Carrier Global Corp (CARR)
Debt-to-assets ratio
Dec 31, 2024 | Dec 31, 2023 | Dec 31, 2022 | Dec 31, 2021 | Dec 31, 2020 | ||
---|---|---|---|---|---|---|
Long-term debt | US$ in thousands | — | 14,242,000 | 8,702,000 | 9,513,000 | 10,036,000 |
Total assets | US$ in thousands | 37,403,000 | 32,822,000 | 26,086,000 | 26,172,000 | 25,093,000 |
Debt-to-assets ratio | 0.00 | 0.43 | 0.33 | 0.36 | 0.40 |
December 31, 2024 calculation
Debt-to-assets ratio = Long-term debt ÷ Total assets
= $—K ÷ $37,403,000K
= 0.00
The debt-to-assets ratio is a measure of a company's financial leverage and indicates the proportion of the company's assets that are financed through debt.
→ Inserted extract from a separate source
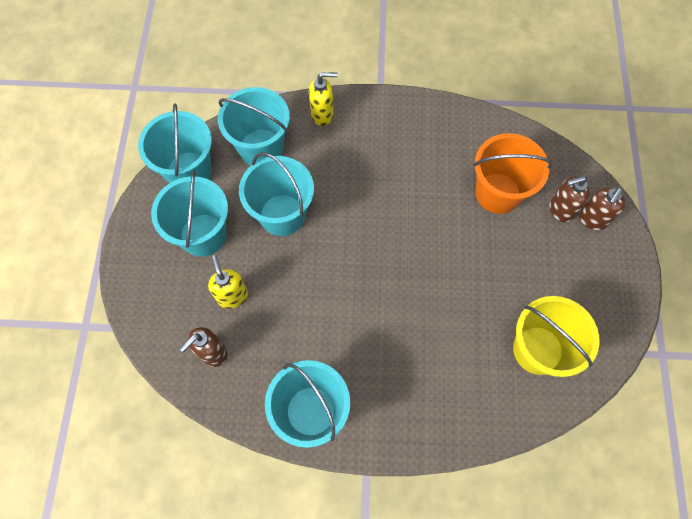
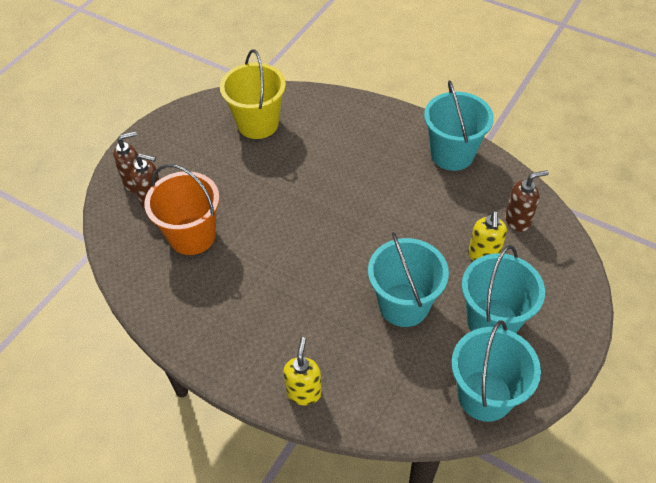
camera: 150 degrees left, 15 degrees down
turquoise bucket [218,87,290,166] -> none
yellow soap dispenser [309,72,338,126] -> yellow soap dispenser turned 75 degrees clockwise [283,337,322,405]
Looking at the data provided for Carrier Global Corp over the five-year period:
- In December 31, 2020, the debt-to-assets ratio was 0.40, indicating that 40% of the company's assets were financed through debt.
- By December 31, 2021, the ratio improved to 0.36, suggesting a decrease in the reliance on debt to finance assets.
- The trend continued positively in December 31, 2022, with the ratio decreasing further to 0.33, indicating a more conservative capital structure.
- However, in December 31, 2023, the debt-to-assets ratio increased to 0.43, which may suggest a slight increase in debt relative to assets.
- Interestingly, by December 31, 2024, the ratio dropped to 0.00, which could indicate significant changes in the company's capital structure, potentially reflecting a debt-free position or a significant decrease in debt levels relative to assets.
Overall, the decreasing trend in the debt-to-assets ratio from 2020 to 2022 is a positive sign, showing a potential improvement in financial health and reduced financial risk. However, the increase in 2023 and the sudden drop to 0.00 in 2024 require further investigation to understand the dynamics behind the company's debt management and capital structure changes.